- Exercise brief: Retype every one of the records below, line by line, without changing a single character.

- Materials provided:
^^^^

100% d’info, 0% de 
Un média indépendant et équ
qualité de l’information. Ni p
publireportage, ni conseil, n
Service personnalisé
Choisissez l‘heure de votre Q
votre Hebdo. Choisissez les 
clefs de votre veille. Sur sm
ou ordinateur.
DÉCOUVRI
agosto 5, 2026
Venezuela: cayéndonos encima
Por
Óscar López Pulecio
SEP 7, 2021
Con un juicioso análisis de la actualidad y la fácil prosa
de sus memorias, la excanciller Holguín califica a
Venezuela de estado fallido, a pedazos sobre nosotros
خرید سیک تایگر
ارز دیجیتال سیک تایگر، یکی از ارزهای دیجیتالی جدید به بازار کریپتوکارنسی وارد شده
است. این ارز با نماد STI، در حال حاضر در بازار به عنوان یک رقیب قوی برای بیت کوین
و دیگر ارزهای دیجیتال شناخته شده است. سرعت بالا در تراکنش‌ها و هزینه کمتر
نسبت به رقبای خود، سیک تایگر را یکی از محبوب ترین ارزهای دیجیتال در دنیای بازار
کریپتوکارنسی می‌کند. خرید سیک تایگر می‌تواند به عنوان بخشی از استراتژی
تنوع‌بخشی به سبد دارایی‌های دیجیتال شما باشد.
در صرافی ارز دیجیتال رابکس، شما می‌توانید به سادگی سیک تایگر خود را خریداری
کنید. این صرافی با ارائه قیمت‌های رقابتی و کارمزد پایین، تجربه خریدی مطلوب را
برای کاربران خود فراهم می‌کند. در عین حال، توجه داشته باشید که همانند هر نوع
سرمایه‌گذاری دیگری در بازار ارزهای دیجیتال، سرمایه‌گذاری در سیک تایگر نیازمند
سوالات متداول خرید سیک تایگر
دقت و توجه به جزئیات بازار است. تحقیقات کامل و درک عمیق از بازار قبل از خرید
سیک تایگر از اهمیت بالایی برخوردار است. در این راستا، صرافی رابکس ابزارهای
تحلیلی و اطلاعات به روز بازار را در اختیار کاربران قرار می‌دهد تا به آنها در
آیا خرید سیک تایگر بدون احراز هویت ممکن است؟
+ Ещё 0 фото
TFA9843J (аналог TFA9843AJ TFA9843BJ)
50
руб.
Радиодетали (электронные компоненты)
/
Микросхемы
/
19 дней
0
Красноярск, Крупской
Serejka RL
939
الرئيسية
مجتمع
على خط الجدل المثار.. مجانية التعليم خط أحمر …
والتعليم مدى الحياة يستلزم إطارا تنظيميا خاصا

^^^^

- Result of this exercise:
100% d’info, 0% de 
Un média indépendant et équ
qualité de l’information. Ni p
publireportage, ni conseil, n
Service personnalisé
Choisissez l‘heure de votre Q
votre Hebdo. Choisissez les 
clefs de votre veille. Sur sm
ou ordinateur.
DÉCOUVRI
agosto 5, 2026
Venezuela: cayéndonos encima
Por
Óscar López Pulecio
SEP 7, 2021
Con un juicioso análisis de la actualidad y la fácil prosa
de sus memorias, la excanciller Holguín califica a
Venezuela de estado fallido, a pedazos sobre nosotros
خرید سیک تایگر
ارز دیجیتال سیک تایگر، یکی از ارزهای دیجیتالی جدید به بازار کریپتوکارنسی وارد شده
است. این ارز با نماد STI، در حال حاضر در بازار به عنوان یک رقیب قوی برای بیت کوین
و دیگر ارزهای دیجیتال شناخته شده است. سرعت بالا در تراکنش‌ها و هزینه کمتر
نسبت به رقبای خود، سیک تایگر را یکی از محبوب ترین ارزهای دیجیتال در دنیای بازار
کریپتوکارنسی می‌کند. خرید سیک تایگر می‌تواند به عنوان بخشی از استراتژی
تنوع‌بخشی به سبد دارایی‌های دیجیتال شما باشد.
در صرافی ارز دیجیتال رابکس، شما می‌توانید به سادگی سیک تایگر خود را خریداری
کنید. این صرافی با ارائه قیمت‌های رقابتی و کارمزد پایین، تجربه خریدی مطلوب را
برای کاربران خود فراهم می‌کند. در عین حال، توجه داشته باشید که همانند هر نوع
سرمایه‌گذاری دیگری در بازار ارزهای دیجیتال، سرمایه‌گذاری در سیک تایگر نیازمند
سوالات متداول خرید سیک تایگر
دقت و توجه به جزئیات بازار است. تحقیقات کامل و درک عمیق از بازار قبل از خرید
سیک تایگر از اهمیت بالایی برخوردار است. در این راستا، صرافی رابکس ابزارهای
تحلیلی و اطلاعات به روز بازار را در اختیار کاربران قرار می‌دهد تا به آنها در
آیا خرید سیک تایگر بدون احراز هویت ممکن است؟
+ Ещё 0 фото
TFA9843J (аналог TFA9843AJ TFA9843BJ)
50
руб.
Радиодетали (электронные компоненты)
/
Микросхемы
/
19 дней
0
Красноярск, Крупской
Serejka RL
939
الرئيسية
مجتمع
على خط الجدل المثار.. مجانية التعليم خط أحمر …
والتعليم مدى الحياة يستلزم إطارا تنظيميا خاصا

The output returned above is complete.